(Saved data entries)
◆ ◆ ◆ ◆ ◆

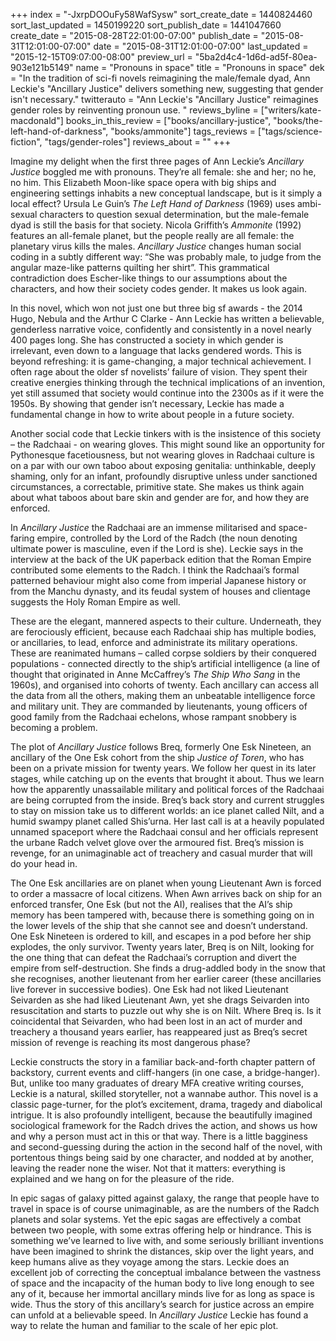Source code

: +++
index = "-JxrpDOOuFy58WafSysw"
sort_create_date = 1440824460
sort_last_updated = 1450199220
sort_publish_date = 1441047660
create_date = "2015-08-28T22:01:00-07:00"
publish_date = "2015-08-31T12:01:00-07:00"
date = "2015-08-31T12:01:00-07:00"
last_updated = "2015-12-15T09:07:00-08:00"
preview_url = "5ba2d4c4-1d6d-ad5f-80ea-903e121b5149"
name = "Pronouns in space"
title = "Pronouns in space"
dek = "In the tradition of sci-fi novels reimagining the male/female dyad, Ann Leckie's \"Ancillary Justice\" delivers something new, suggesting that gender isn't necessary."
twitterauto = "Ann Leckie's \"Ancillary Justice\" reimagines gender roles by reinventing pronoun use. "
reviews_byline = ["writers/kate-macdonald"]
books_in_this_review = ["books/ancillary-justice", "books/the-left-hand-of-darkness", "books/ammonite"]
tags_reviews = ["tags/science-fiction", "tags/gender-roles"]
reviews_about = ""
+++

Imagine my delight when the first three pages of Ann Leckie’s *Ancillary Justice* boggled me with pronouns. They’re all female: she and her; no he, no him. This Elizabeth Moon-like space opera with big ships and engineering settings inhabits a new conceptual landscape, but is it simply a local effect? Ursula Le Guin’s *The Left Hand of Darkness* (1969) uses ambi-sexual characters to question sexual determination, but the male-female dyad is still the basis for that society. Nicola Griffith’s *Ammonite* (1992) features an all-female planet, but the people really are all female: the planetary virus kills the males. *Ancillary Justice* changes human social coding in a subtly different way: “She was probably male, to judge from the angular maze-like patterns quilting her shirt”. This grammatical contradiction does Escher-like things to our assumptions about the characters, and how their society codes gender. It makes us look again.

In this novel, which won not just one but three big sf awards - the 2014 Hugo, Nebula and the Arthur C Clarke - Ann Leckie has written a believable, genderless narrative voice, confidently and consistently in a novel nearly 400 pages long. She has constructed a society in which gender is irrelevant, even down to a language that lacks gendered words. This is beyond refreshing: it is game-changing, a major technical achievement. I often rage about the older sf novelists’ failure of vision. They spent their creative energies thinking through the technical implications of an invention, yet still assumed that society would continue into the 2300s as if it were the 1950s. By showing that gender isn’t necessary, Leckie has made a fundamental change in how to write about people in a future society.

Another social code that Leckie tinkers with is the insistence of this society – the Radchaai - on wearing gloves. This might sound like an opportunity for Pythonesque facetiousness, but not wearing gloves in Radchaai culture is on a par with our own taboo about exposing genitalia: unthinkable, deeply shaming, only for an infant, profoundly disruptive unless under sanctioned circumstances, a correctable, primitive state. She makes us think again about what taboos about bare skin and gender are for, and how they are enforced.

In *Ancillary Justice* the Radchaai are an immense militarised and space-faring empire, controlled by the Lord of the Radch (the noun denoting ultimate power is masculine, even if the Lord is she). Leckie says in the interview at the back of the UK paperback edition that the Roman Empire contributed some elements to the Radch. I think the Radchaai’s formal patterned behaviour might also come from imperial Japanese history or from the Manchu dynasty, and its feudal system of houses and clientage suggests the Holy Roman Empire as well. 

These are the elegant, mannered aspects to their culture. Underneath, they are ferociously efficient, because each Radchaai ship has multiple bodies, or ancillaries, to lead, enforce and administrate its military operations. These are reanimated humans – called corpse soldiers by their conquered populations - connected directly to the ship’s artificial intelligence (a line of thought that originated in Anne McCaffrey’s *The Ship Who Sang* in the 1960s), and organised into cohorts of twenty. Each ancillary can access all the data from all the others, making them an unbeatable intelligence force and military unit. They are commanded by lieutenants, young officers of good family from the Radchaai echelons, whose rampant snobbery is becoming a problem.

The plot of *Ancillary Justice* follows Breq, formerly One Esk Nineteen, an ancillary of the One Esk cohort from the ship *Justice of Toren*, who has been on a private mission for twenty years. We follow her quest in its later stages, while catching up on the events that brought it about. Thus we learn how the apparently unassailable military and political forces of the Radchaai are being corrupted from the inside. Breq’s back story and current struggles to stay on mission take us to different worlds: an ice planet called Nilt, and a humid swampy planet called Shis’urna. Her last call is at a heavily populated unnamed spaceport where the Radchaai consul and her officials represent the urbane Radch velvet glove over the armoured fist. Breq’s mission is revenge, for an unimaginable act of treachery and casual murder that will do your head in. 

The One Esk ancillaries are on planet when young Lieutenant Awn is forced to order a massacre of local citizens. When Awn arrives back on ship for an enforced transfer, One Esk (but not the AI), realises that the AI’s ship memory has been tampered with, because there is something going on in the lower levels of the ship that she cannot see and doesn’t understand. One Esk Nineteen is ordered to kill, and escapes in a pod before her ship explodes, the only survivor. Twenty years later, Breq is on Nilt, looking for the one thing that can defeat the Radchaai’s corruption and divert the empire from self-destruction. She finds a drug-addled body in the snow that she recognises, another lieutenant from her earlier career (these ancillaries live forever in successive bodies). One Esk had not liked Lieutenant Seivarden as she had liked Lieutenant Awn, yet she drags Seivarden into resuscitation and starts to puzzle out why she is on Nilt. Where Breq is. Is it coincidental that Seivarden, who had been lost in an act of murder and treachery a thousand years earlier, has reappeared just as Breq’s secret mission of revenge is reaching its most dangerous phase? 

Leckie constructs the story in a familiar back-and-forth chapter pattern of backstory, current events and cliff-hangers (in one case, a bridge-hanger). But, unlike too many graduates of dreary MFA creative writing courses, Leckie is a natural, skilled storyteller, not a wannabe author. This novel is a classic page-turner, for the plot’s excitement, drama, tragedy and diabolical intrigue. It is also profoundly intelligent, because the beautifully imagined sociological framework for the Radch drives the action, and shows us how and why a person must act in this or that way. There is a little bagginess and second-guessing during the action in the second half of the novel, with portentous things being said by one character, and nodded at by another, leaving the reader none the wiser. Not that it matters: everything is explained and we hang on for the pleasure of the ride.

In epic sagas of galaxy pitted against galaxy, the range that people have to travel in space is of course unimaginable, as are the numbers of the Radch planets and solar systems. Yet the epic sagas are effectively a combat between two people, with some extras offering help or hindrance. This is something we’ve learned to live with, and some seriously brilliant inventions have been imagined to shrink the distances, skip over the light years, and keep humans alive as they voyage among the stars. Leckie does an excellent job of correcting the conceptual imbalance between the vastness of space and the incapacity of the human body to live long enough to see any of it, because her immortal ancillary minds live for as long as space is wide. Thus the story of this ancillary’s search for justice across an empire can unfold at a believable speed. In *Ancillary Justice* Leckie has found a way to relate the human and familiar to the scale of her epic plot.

◆ ◆ ◆ ◆ ◆

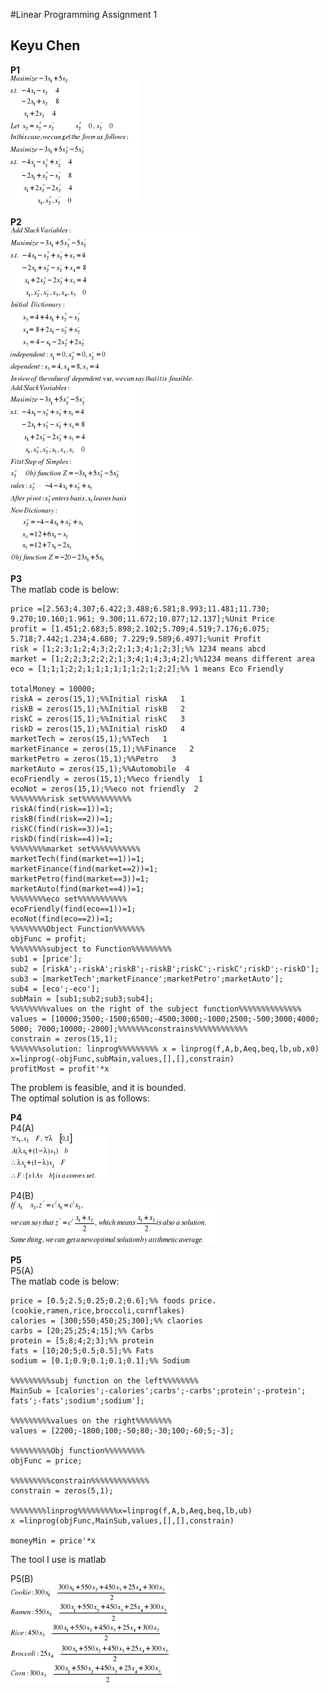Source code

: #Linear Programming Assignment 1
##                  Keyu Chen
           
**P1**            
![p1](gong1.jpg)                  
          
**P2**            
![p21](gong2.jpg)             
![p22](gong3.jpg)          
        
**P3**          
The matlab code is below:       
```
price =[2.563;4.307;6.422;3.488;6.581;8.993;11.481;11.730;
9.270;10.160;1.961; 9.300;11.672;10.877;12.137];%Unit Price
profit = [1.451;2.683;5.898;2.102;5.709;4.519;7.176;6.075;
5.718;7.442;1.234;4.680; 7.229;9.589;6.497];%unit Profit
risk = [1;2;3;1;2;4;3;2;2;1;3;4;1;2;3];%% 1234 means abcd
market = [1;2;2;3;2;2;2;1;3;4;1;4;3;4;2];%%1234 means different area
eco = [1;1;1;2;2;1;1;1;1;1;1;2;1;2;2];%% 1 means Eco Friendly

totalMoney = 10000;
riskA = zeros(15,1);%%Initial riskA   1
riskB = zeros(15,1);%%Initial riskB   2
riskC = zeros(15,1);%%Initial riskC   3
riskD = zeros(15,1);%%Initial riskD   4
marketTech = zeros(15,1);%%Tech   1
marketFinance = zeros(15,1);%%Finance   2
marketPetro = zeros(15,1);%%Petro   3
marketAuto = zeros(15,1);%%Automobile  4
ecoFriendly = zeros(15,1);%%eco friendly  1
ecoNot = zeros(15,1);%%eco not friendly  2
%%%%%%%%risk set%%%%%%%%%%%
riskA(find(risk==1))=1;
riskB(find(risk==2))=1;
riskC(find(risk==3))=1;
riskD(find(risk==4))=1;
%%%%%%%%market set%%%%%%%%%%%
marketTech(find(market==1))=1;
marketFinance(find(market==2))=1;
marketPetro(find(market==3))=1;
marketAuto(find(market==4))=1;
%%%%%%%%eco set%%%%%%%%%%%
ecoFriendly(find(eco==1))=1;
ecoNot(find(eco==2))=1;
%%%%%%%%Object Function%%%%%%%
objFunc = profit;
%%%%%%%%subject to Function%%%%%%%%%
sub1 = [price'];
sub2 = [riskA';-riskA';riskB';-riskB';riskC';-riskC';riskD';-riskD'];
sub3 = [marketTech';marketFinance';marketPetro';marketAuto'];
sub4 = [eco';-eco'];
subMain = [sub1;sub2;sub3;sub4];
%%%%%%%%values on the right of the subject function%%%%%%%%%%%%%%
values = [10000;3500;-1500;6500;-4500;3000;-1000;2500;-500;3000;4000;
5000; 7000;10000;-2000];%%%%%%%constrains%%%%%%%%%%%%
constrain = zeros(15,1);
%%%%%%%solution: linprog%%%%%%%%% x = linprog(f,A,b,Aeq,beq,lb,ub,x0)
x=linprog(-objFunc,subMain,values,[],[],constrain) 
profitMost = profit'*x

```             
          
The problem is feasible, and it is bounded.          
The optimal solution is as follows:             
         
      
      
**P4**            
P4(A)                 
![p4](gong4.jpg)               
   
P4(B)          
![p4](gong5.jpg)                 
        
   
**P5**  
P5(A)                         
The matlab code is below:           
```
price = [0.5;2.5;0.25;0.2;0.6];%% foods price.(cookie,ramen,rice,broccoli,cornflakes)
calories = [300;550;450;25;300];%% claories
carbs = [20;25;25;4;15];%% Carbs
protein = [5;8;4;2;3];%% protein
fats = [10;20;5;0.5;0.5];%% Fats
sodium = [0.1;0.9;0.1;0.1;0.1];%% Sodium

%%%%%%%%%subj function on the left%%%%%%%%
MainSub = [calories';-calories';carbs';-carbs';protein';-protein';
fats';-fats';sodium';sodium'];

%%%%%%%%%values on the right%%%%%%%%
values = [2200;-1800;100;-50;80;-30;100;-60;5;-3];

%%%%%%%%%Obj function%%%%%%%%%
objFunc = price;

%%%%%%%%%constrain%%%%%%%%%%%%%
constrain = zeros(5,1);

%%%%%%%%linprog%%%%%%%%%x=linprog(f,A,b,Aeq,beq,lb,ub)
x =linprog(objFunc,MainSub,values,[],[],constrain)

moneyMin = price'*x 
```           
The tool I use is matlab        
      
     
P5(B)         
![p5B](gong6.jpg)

◆ ◆ ◆ ◆ ◆

▶ _What to produce_
In the entries above, copy each line that contains the string "calories".

▶ _Result for this task_
calories = [300;550;450;25;300];%% claories
MainSub = [calories';-calories';carbs';-carbs';protein';-protein';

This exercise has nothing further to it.